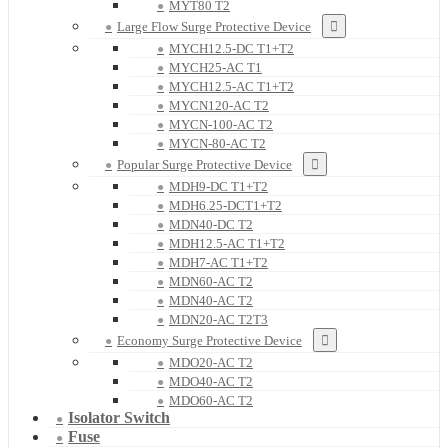
MYT80 T2
Large Flow Surge Protective Device
MYCH12.5-DC T1+T2
MYCH25-AC T1
MYCH12.5-AC T1+T2
MYCN120-AC T2
MYCN-100-AC T2
MYCN-80-AC T2
Popular Surge Protective Device
MDH9-DC T1+T2
MDH6.25-DCT1+T2
MDN40-DC T2
MDH12.5-AC T1+T2
MDH7-AC T1+T2
MDN60-AC T2
MDN40-AC T2
MDN20-AC T2T3
Economy Surge Protective Device
MDO20-AC T2
MDO40-AC T2
MDO60-AC T2
Isolator Switch
Fuse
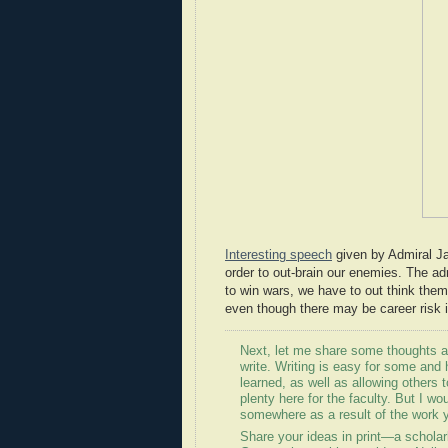
Interesting speech
given by Admiral Jam
order to out-brain our enemies. The ad
to win wars, we have to out think them.
even though there may be career risk i
Next, let me share some thoughts ab
write. Writing is easy for some and 
learned, as well as allowing others 
plenty here for the faculty. But I wo
somewhere as a result of the work 
Share your ideas in print—a scholarly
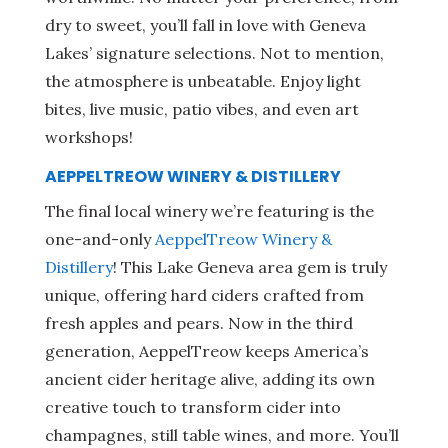
dry to sweet, you’ll fall in love with Geneva
Lakes’ signature selections. Not to mention,
the atmosphere is unbeatable. Enjoy light
bites, live music, patio vibes, and even art
workshops!
AEPPELTREOW WINERY & DISTILLERY
The final local winery we’re featuring is the
one-and-only
AeppelTreow Winery &
Distillery
! This Lake Geneva area gem is truly
unique, offering hard ciders crafted from
fresh apples and pears. Now in the third
generation, AeppelTreow keeps America’s
ancient cider heritage alive, adding its own
creative touch to transform cider into
champagnes, still table wines, and more. You’ll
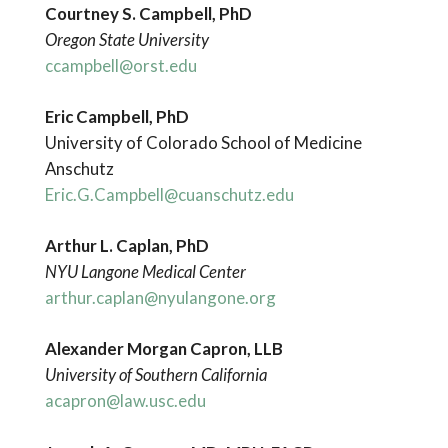
Courtney S. Campbell, PhD
Oregon State University
ccampbell@orst.edu
Eric Campbell, PhD
University of Colorado School of Medicine
Anschutz
Eric.G.Campbell@cuanschutz.edu
Arthur L. Caplan, PhD
NYU Langone Medical Center
arthur.caplan@nyulangone.org
Alexander Morgan Capron, LLB
University of Southern California
acapron@law.usc.edu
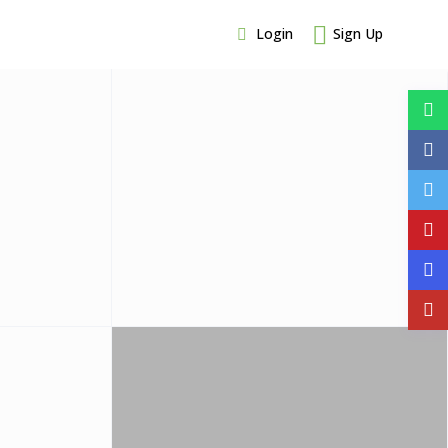
Login
Sign Up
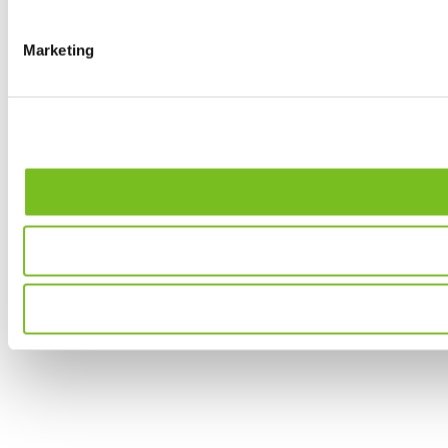
Marketing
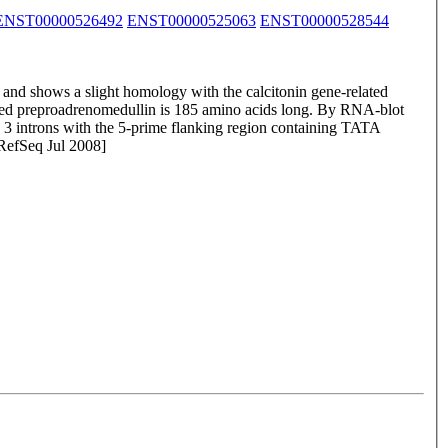
ENST00000526492
ENST00000525063
ENST00000528544
and shows a slight homology with the calcitonin gene-related
called preproadrenomedullin is 185 amino acids long. By RNA-blot
 introns with the 5-prime flanking region containing TATA
 RefSeq Jul 2008]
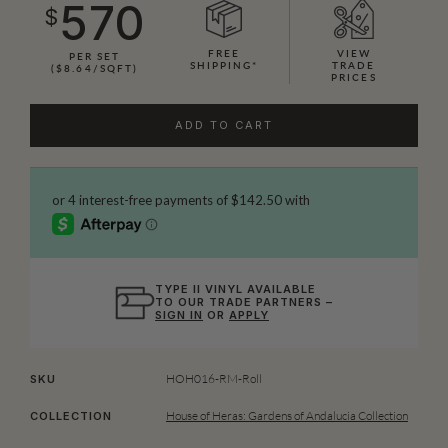
570
$
FREE
VIEW
PER SET
SHIPPING*
TRADE
($8.64/SQFT)
PRICES
ADD TO CART
TYPE II VINYL AVAILABLE
TO OUR TRADE PARTNERS –
SIGN IN
OR
APPLY
HOH016-RM-Roll
SKU
House of Heras: Gardens of Andalucia Collection
COLLECTION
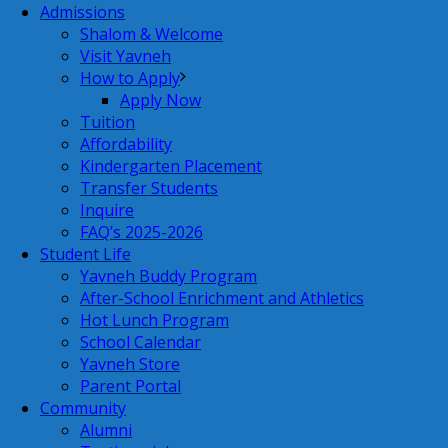
Admissions
Shalom & Welcome
Visit Yavneh
How to Apply
Apply Now
Tuition
Affordability
Kindergarten Placement
Transfer Students
Inquire
FAQ’s 2025-2026
Student Life
Yavneh Buddy Program
After-School Enrichment and Athletics
Hot Lunch Program
School Calendar
Yavneh Store
Parent Portal
Community
Alumni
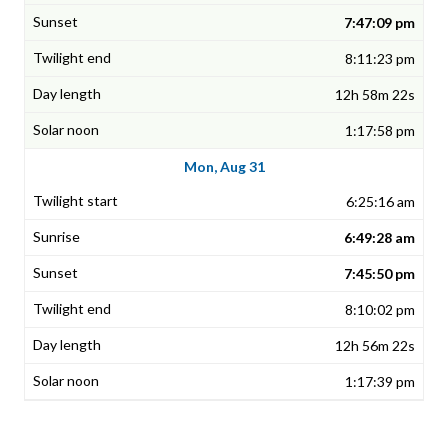
7:47:09 pm
8:11:23 pm
12h 58m 22s
1:17:58 pm
Mon, Aug 31
6:25:16 am
6:49:28 am
7:45:50 pm
8:10:02 pm
12h 56m 22s
1:17:39 pm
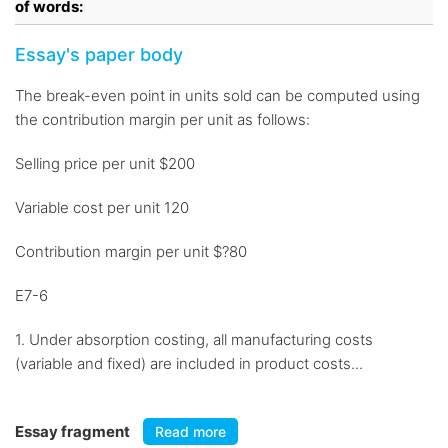
of words:
Essay's paper body
The break-even point in units sold can be computed using
the contribution margin per unit as follows:
Selling price per unit $200
Variable cost per unit 120
Contribution margin per unit $?80
E7-6
1. Under absorption costing, all manufacturing costs
(variable and fixed) are included in product costs...
Essay fragment
Read more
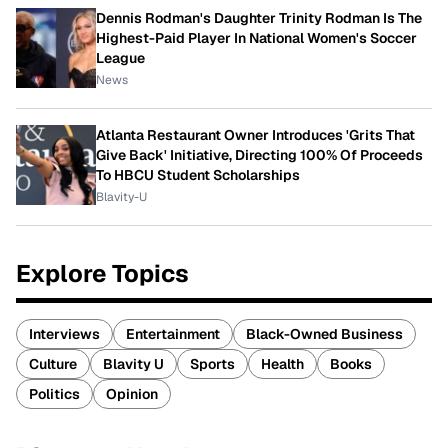
Dennis Rodman's Daughter Trinity Rodman Is The
Highest-Paid Player In National Women's Soccer
League
News
Atlanta Restaurant Owner Introduces 'Grits That
Give Back' Initiative, Directing 100% Of Proceeds
To HBCU Student Scholarships
Blavity-U
Explore Topics
Interviews
Entertainment
Black-Owned Business
Culture
Blavity U
Sports
Health
Books
Politics
Opinion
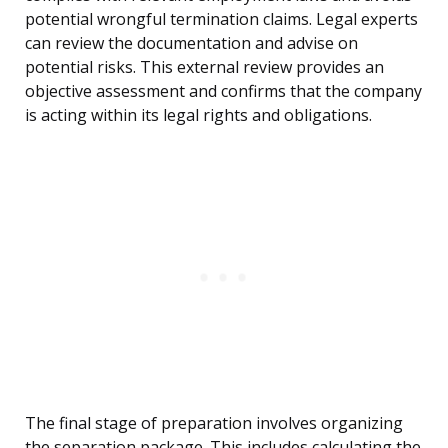
potential wrongful termination claims. Legal experts
can review the documentation and advise on
potential risks. This external review provides an
objective assessment and confirms that the company
is acting within its legal rights and obligations.
The final stage of preparation involves organizing
the separation package. This includes calculating the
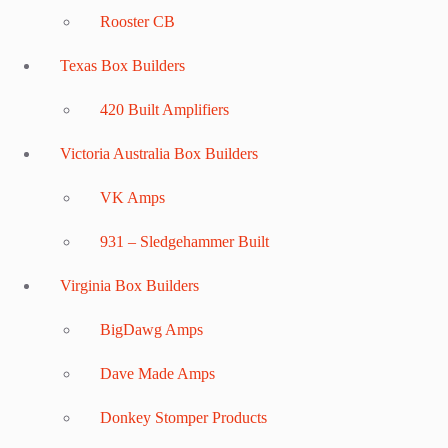
Rooster CB
Texas Box Builders
420 Built Amplifiers
Victoria Australia Box Builders
VK Amps
931 – Sledgehammer Built
Virginia Box Builders
BigDawg Amps
Dave Made Amps
Donkey Stomper Products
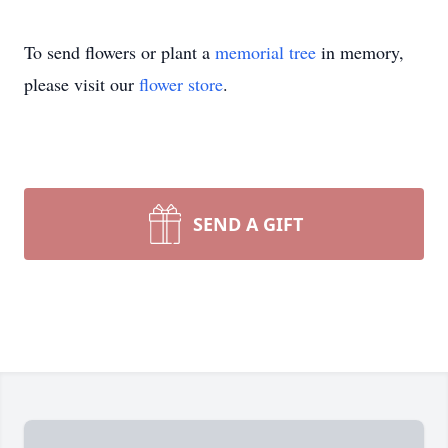
To send flowers or plant a
memorial tree
in memory,
please visit our
flower store
.
SEND A GIFT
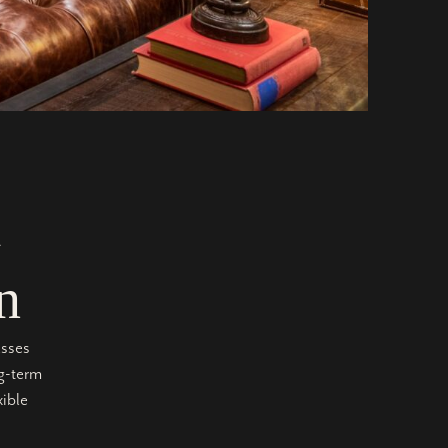
l
n
asses
ng-term
xible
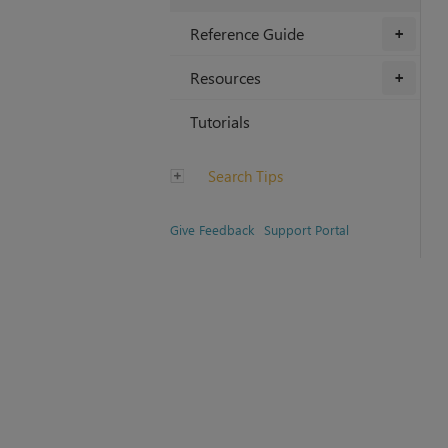
Reference Guide
+
Resources
+
Tutorials
Search Tips
Give Feedback
Support Portal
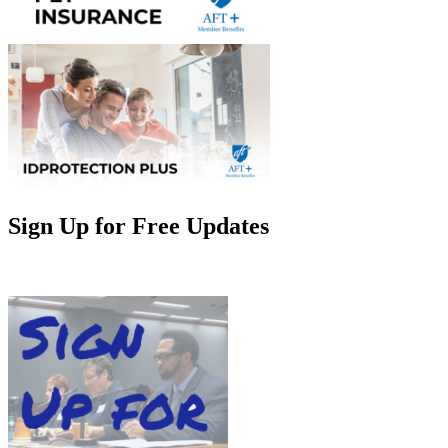
Sign Up for Free Updates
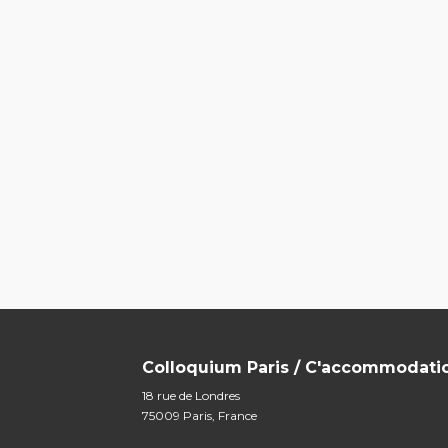
Colloquium Paris / C'accommodati
18 rue de Londres
75009 Paris, France
m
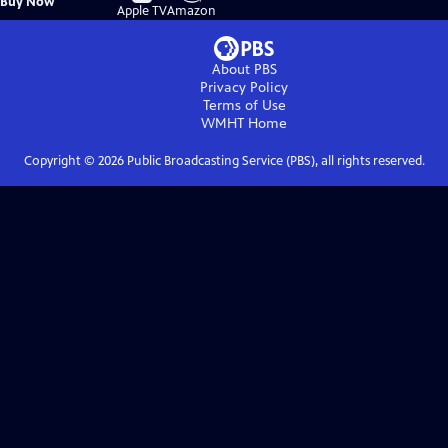
Buy Now
on
on
Apple TV
Amazon
About PBS
Privacy Policy
Terms of Use
WMHT
Home
Copyright ©
2026
Public Broadcasting Service (PBS), all rights reserved.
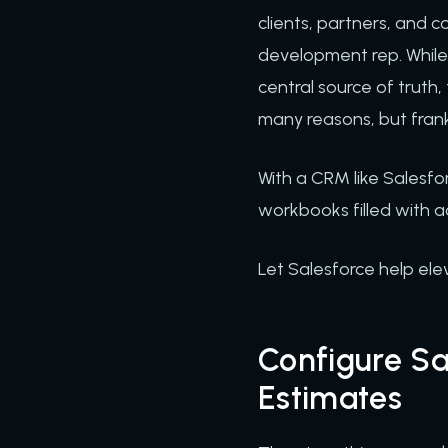
clients, partners, and co
development rep. While t
central source of truth
many reasons, but frank
With a CRM like Salesfo
workbooks filled with 
Let Salesforce help el
Configure S
Estimates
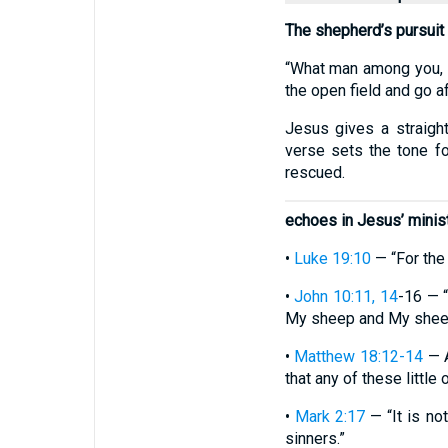
The shepherd’s pursuit
“What man among you, i
the open field and go aft
Jesus gives a straightf
verse sets the tone fo
rescued.
echoes in Jesus’ minis
•
Luke 19:10
— “For the
•
John 10:11, 14
-16 — 
My sheep and My sheep k
•
Matthew 18:12-14
— A
that any of these little
•
Mark 2:17
— “It is not
sinners.”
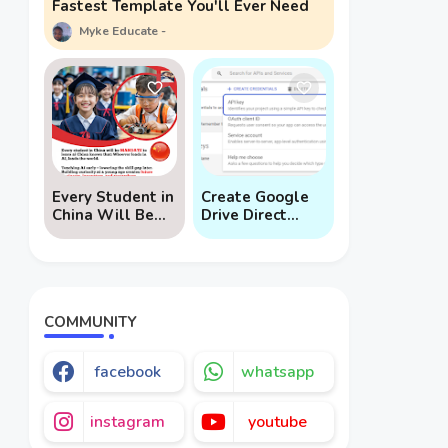
Fastest Template You'll Ever Need
Myke Educate
Every Student in
Create Google
China Will Be
Drive Direct
Mandated to
Download Links
Learn AI
via API
COMMUNITY
facebook
whatsapp
instagram
youtube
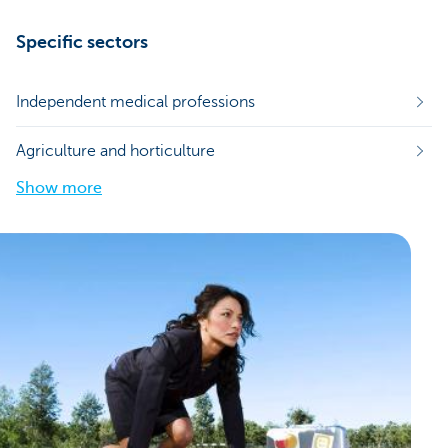
Specific sectors
Independent medical professions
Agriculture and horticulture
Show more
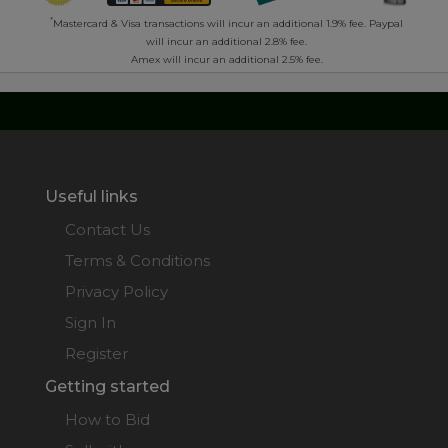
*
Mastercard & Visa transactions will incur an additional 1.9% fee. Paypal
will incur an additional 2.8% fee.
Amex will incur an additional 2.5% fee.
Useful links
Contact Us
Terms & Conditions
Privacy Policy
Sign In
Register
Getting started
How to Bid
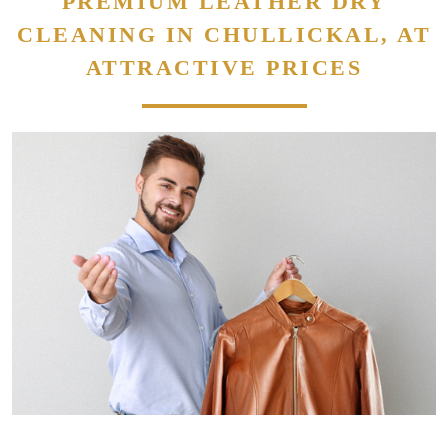
PREMIUM LEATHER DRY
CLEANING IN CHULLICKAL, AT
ATTRACTIVE PRICES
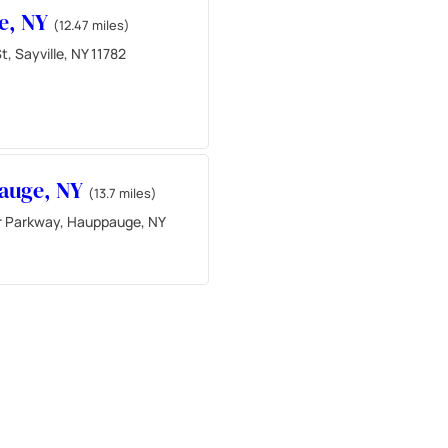
le, NY
(12.47 miles)
t, Sayville, NY 11782
auge, NY
(13.7 miles)
 Parkway, Hauppauge, NY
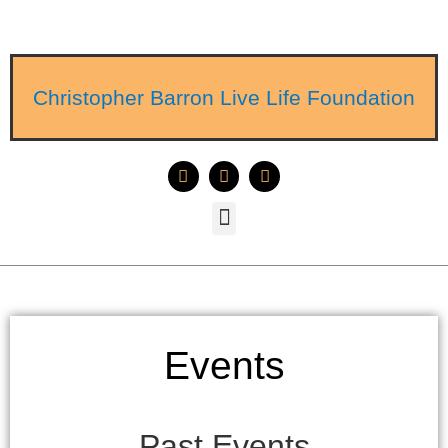
Christopher Barron Live Life Foundation
Events
Past Events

Problème à résoudre
Restituez à l'identique le texte de toutes les rangées ci-dessus, ligne par ligne, sans reprendre les images.

Réponse
MYT80 T2
Large Flow Surge Protective Device
MYCH12.5-DC T1+T2
MYCH25-AC T1
MYCH12.5-AC T1+T2
MYCN120-AC T2
MYCN-100-AC T2
MYCN-80-AC T2
Popular Surge Protective Device
MDH9-DC T1+T2
MDH6.25-DCT1+T2
MDN40-DC T2
MDH12.5-AC T1+T2
MDH7-AC T1+T2
MDN60-AC T2
MDN40-AC T2
MDN20-AC T2T3
Economy Surge Protective Device
MDO20-AC T2
MDO40-AC T2
MDO60-AC T2
Isolator Switch
Fuse
Interesting speech
given by Admiral Jam
order to out-brain our enemies. The ad
to win wars, we have to out think them.
even though there may be career risk i
Next, let me share some thoughts ab
write. Writing is easy for some and 
learned, as well as allowing others 
plenty here for the faculty. But I wo
somewhere as a result of the work 
Share your ideas in print—a scholarly
dry to sweet, you’ll fall in love with Geneva
Lakes’ signature selections. Not to mention,
the atmosphere is unbeatable. Enjoy light
bites, live music, patio vibes, and even art
workshops!
AEPPELTREOW WINERY & DISTILLERY
The final local winery we’re featuring is the
one-and-only
AeppelTreow Winery &
Distillery
! This Lake Geneva area gem is truly
unique, offering hard ciders crafted from
fresh apples and pears. Now in the third
generation, AeppelTreow keeps America’s
ancient cider heritage alive, adding its own
creative touch to transform cider into
champagnes, still table wines, and more. You’ll
Courtney S. Campbell, PhD
Oregon State University
ccampbell@orst.edu
Eric Campbell, PhD
University of Colorado School of Medicine
Anschutz
Eric.G.Campbell@cuanschutz.edu
Arthur L. Caplan, PhD
NYU Langone Medical Center
arthur.caplan@nyulangone.org
Alexander Morgan Capron, LLB
University of Southern California
acapron@law.usc.edu
Login
Sign Up
Marketing
ENST00000526492
ENST00000525063
ENST00000528544
and shows a slight homology with the calcitonin gene-related
called preproadrenomedullin is 185 amino acids long. By RNA-blot
 introns with the 5-prime flanking region containing TATA
 RefSeq Jul 2008]
570
$
FREE
VIEW
PER SET
SHIPPING*
TRADE
($8.64/SQFT)
PRICES
ADD TO CART
TYPE II VINYL AVAILABLE
TO OUR TRADE PARTNERS –
SIGN IN
OR
APPLY
HOH016-RM-Roll
SKU
House of Heras: Gardens of Andalucia Collection
COLLECTION
Admissions
Shalom & Welcome
Visit Yavneh
How to Apply
Apply Now
Tuition
Affordability
Kindergarten Placement
Transfer Students
Inquire
FAQ’s 2025-2026
Student Life
Yavneh Buddy Program
After-School Enrichment and Athletics
Hot Lunch Program
School Calendar
Yavneh Store
Parent Portal
Community
Alumni
7:47:09 pm
8:11:23 pm
12h 58m 22s
1:17:58 pm
Mon, Aug 31
6:25:16 am
6:49:28 am
7:45:50 pm
8:10:02 pm
12h 56m 22s
1:17:39 pm
of words:
Essay's paper body
The break-even point in units sold can be computed using
the contribution margin per unit as follows:
Selling price per unit $200
Variable cost per unit 120
Contribution margin per unit $?80
E7-6
1. Under absorption costing, all manufacturing costs
(variable and fixed) are included in product costs...
Essay fragment
Read more
Dennis Rodman's Daughter Trinity Rodman Is The
Highest-Paid Player In National Women's Soccer
League
News
Atlanta Restaurant Owner Introduces 'Grits That
Give Back' Initiative, Directing 100% Of Proceeds
To HBCU Student Scholarships
Blavity-U
Explore Topics
Interviews
Entertainment
Black-Owned Business
Culture
Blavity U
Sports
Health
Books
Politics
Opinion
potential wrongful termination claims. Legal experts
can review the documentation and advise on
potential risks. This external review provides an
objective assessment and confirms that the company
is acting within its legal rights and obligations.
The final stage of preparation involves organizing
the separation package. This includes calculating the
Rooster CB
Texas Box Builders
420 Built Amplifiers
Victoria Australia Box Builders
VK Amps
931 – Sledgehammer Built
Virginia Box Builders
BigDawg Amps
Dave Made Amps
Donkey Stomper Products
To send flowers or plant a
memorial tree
in memory,
please visit our
flower store
.
SEND A GIFT
l
n
asses
ng-term
xible
Reference Guide
+
Resources
+
Tutorials
Search Tips
Give Feedback
Support Portal
Sign Up for Free Updates
Colloquium Paris / C'accommodati
18 rue de Londres
75009 Paris, France
m
Buy Now
on
on
Apple TV
Amazon
About PBS
Privacy Policy
Terms of Use
WMHT
Home
Copyright ©
2026
Public Broadcasting Service (PBS), all rights reserved.
clients, partners, and co
development rep. While t
central source of truth
many reasons, but frank
With a CRM like Salesfo
workbooks filled with 
Let Salesforce help el
Configure S
Estimates
The shepherd’s pursuit
“What man among you, i
the open field and go aft
Jesus gives a straightf
verse sets the tone fo
rescued.
echoes in Jesus’ minis
•
Luke 19:10
— “For the
•
John 10:11, 14
-16 — 
My sheep and My sheep k
•
Matthew 18:12-14
— A
that any of these little
•
Mark 2:17
— “It is not
sinners.”
Fastest Template You'll Ever Need
Myke Educate
Every Student in
Create Google
China Will Be
Drive Direct
Mandated to
Download Links
Learn AI
via API
COMMUNITY
facebook
whatsapp
instagram
youtube
Specific sectors
Independent medical professions
Agriculture and horticulture
Show more
*
Mastercard & Visa transactions will incur an additional 1.9% fee. Paypal
will incur an additional 2.8% fee.
Amex will incur an additional 2.5% fee.
Useful links
Contact Us
Terms & Conditions
Privacy Policy
Sign In
Register
Getting started
How to Bid
PREMIUM LEATHER DRY
CLEANING IN CHULLICKAL, AT
ATTRACTIVE PRICES
le, NY
(12.47 miles)
t, Sayville, NY 11782
auge, NY
(13.7 miles)
 Parkway, Hauppauge, NY
Christopher Barron Live Life Foundation
Events
Past Events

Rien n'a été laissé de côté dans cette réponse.